Indubbiamente la famiglia di Matteo ha delle lacune. La mancanza di naturalezza a cui Matteo fa riferimento non è altro che la patina di formalismi e convenzioni che la madre e il padre sono stati abituati a seguire. Ci si domanda quanto la scelta di Matteo, sia il frutto di una decisione consapevole, o piuttosto, un’avventatezza, segnata da uno stato di disagio generale che il giovane forse avrebbe fatto meglio a risolvere a casa (evitando pesanti conseguenze a se stesso e alle persone intorno a lui, in primo luogo Sophie)? Anita Desai ci lascia con questa domanda.
Sophie torna a casa, e con pena e angoscia cerca di ricostruire il suo mondo e quello dei bambini, seppure con scarso successo. L’esperienza indiana l’ha cambiata radicalmente: soffocata dai familiari e dalla vita di Francoforte, si trasferisce con i figli dalla nonna paterna: i bambini sembrano trovare pace, Sophie trascorre mesi inquieti, in preda all’inquietudine e alla violenta nostalgia per Matteo.

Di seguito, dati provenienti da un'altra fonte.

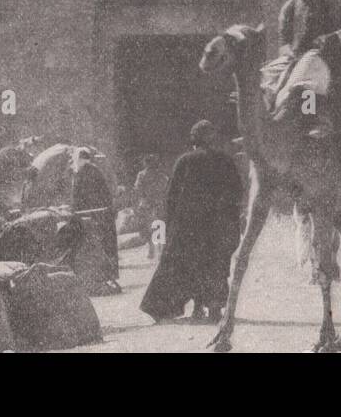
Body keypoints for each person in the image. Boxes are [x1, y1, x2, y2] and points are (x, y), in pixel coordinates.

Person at [140, 121, 244, 323]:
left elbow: (171, 197)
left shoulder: (184, 161)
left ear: (193, 139)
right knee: (216, 265)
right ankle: (214, 309)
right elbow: (237, 192)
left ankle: (196, 308)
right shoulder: (225, 161)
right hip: (218, 225)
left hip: (190, 227)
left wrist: (170, 225)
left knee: (193, 265)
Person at [261, 0, 341, 140]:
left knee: (308, 72)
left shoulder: (326, 3)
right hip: (296, 59)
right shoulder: (289, 8)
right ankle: (266, 119)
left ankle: (316, 120)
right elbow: (284, 43)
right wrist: (288, 53)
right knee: (268, 73)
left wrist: (329, 39)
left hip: (322, 59)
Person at [70, 147, 120, 291]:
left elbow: (77, 195)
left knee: (97, 245)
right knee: (102, 245)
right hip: (99, 214)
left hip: (93, 215)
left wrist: (74, 210)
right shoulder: (94, 170)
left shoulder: (82, 172)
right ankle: (105, 276)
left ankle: (100, 276)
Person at [133, 154, 169, 260]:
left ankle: (151, 249)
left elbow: (137, 188)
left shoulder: (141, 175)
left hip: (146, 204)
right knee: (159, 226)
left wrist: (142, 199)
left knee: (148, 227)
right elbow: (166, 188)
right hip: (158, 203)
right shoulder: (161, 175)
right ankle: (160, 251)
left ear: (145, 163)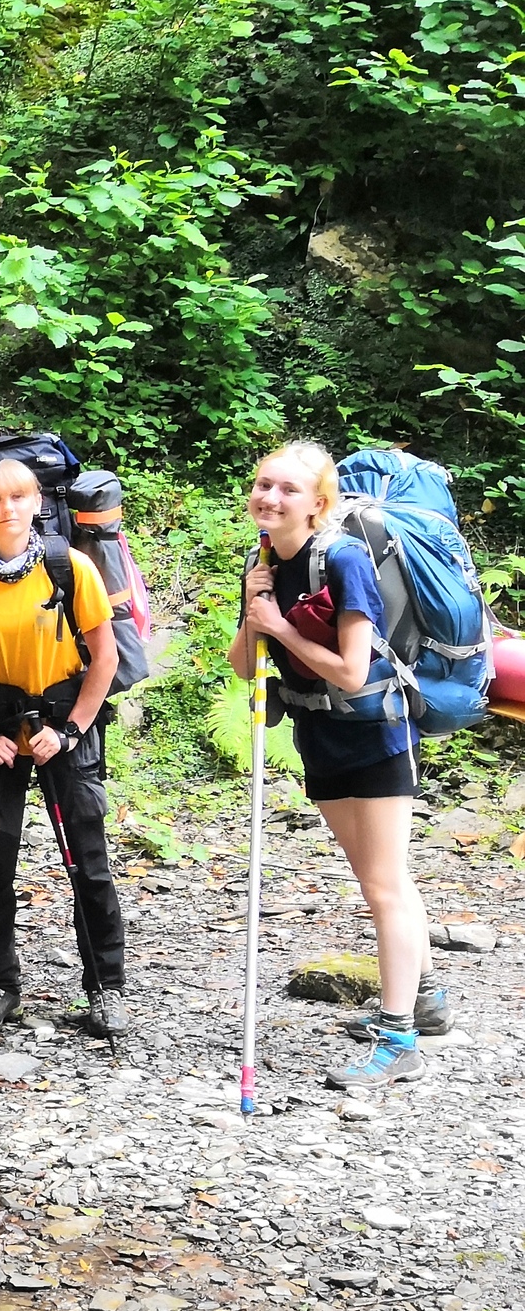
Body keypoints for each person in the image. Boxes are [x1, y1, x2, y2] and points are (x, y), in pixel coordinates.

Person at [228, 441, 444, 1090]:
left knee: (384, 886)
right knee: (383, 882)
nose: (270, 497)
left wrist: (282, 628)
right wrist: (253, 609)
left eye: (287, 489)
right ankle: (425, 998)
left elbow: (352, 671)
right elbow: (244, 665)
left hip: (374, 735)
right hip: (318, 737)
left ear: (318, 503)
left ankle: (398, 1035)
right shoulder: (263, 559)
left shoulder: (344, 559)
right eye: (264, 484)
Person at [0, 459, 128, 1039]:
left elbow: (105, 656)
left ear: (38, 502)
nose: (9, 508)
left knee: (86, 860)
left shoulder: (72, 568)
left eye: (20, 497)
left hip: (64, 725)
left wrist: (70, 731)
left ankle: (106, 988)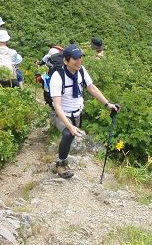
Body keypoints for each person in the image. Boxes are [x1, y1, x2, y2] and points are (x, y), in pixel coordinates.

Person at [50, 44, 119, 178]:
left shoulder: (81, 70)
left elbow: (91, 88)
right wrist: (69, 126)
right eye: (75, 59)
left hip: (77, 113)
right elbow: (57, 106)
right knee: (68, 133)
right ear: (66, 61)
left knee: (70, 136)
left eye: (80, 57)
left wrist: (107, 104)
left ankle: (62, 159)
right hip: (61, 114)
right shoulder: (57, 77)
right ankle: (61, 164)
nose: (79, 61)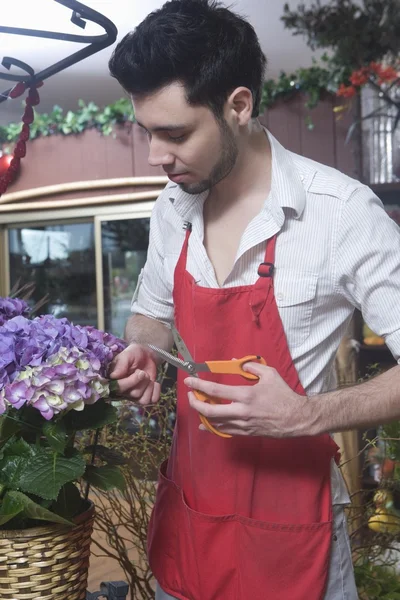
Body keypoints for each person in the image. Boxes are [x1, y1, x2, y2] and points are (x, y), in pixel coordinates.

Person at [108, 1, 400, 598]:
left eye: (176, 133)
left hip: (292, 529)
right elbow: (151, 317)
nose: (156, 157)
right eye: (147, 132)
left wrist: (306, 414)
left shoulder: (343, 214)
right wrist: (144, 350)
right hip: (190, 512)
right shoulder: (173, 207)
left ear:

Dopo qualche tempo, riceve un telegramma da alcuni adepti dell’ashram: La Madre è morta, i giorni dell’ashram sono ormai un ricordo e Matteo è gravemente malato. Decisa a riportarlo a casa e a dimostrargli di come tutta questa ricerca sia stata vana e inconcludente, la donna si rimette in viaggio.
Paziente e attenta, ricostruisce attraverso diari e testimonianze la vita della Madre, Laila, visitando i luoghi da lei toccati nel corso delle sue peregrinazioni: l’Egitto della fanciullezza, l’Europa e l’America attraversate con una famosa compagnia di ballo indù alla quale si era unita, scappando da casa; l’arrivo in India.